#  > OVERIGE FORA >  > FILMPJES >  >  Lessss :-) wat je met minder budget kunt doen

## Pulse

Dit eerste filmje is 9meg. Hier staat een 4bar 500watt's op, rookmachine en een twinkle lichteffect.
http://dietermrx.tripod.com/video1.AVI

Ik denk wel dat je de url's hier moet copiëren en dan moet plakken in de browser want ander zal tripod weer moeilijk doen.
En de helderheid kun je best ook wat hoger zetten want die filmjes zijn niet zo heel licht. Is maar met een digitaal fototoestel gemaakt.
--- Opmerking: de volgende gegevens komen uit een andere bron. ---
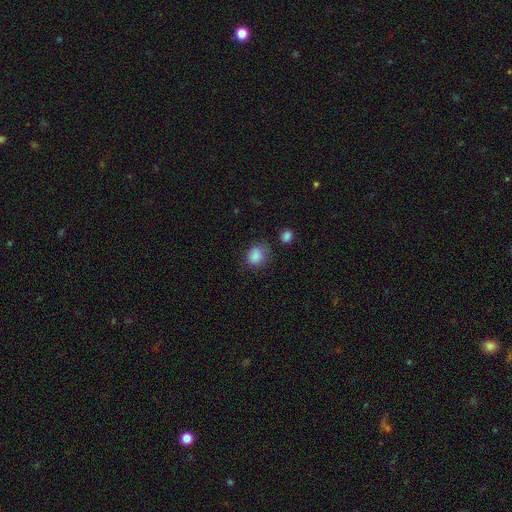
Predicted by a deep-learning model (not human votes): smooth-or-featured: smooth: 85% | star or artifact: 10% | featured or disk: 5%
  how-rounded: round: 59% | in between: 40% | cigar-shaped: 1%
  merging: none: 61% | minor disturbance: 26% | major disturbance: 9% | merger: 4%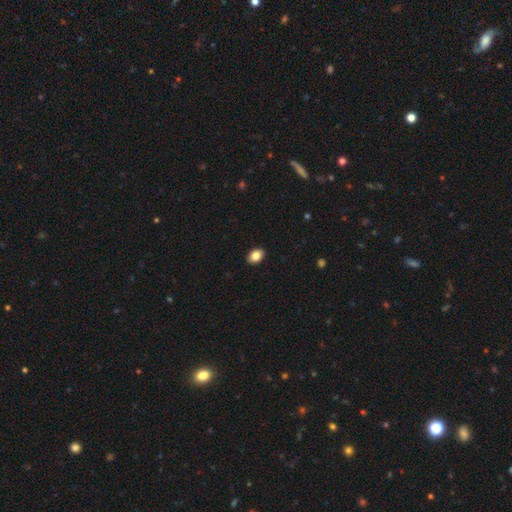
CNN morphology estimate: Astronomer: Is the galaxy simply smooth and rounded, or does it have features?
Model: smooth — 85%.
Dit filmpje is minder goed; hier staat een 4bar 500watt's op music to light mode.
http://dietermrx.tripod.com/bouwlampen.AVI

----------


## DJ Productions

Jammer dat het niet werkt!


gegroet!  :Smile:

----------


## Pulse

Jawel, nu werken ze wel hoor.
Wel niet rechtstreeks op klikken maar de adressen copieren in je browser, dan werkt het zeker

----------


## EP Woody

Werken doen ze inderdaad, maar dat het zelfs rond deze tijd nog zo lang moet duren vink iets minder. 

Hmm, Zal wel aan Media Player liggen.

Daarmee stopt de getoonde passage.